Instruction:
Gather every line of the entries below that contains the string "range", and copy each one in full. Case counts.

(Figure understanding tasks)
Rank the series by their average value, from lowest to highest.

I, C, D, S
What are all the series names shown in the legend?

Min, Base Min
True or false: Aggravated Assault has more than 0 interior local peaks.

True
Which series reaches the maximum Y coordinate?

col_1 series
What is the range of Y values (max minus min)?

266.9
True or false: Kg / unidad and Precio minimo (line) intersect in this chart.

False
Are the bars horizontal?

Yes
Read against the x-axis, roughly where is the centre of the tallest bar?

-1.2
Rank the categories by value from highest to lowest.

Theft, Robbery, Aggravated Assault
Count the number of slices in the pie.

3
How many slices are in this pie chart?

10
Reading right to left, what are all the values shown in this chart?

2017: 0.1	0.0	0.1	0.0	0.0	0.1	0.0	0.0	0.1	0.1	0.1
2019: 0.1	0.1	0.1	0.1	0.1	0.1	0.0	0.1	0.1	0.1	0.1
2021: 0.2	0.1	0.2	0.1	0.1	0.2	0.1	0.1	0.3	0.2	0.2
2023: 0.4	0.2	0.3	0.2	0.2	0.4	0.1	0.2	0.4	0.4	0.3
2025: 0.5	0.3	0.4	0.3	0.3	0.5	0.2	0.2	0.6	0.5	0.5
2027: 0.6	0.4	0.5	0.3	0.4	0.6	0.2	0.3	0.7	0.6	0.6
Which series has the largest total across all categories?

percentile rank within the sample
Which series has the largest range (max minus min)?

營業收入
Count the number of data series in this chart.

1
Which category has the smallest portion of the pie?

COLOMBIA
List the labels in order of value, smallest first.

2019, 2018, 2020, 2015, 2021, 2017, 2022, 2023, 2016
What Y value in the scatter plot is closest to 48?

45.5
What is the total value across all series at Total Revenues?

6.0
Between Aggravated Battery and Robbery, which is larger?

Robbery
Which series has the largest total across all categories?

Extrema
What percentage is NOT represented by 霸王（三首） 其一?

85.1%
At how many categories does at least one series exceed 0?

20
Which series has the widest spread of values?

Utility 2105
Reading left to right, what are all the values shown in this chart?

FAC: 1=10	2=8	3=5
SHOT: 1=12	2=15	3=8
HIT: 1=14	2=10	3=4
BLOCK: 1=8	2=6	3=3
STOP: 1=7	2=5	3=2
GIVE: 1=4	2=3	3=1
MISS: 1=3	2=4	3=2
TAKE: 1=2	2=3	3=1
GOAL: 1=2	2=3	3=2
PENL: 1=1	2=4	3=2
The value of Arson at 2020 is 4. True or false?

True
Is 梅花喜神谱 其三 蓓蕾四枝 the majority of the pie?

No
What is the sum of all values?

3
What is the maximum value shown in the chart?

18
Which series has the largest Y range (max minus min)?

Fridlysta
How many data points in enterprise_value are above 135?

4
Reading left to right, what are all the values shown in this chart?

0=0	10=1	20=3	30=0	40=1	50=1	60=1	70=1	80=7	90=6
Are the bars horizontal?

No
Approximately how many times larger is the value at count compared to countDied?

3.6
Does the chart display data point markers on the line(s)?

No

Completed exercise:
What is the range of Y values (max minus min)?
Which series has the largest range (max minus min)?
Which series has the largest Y range (max minus min)?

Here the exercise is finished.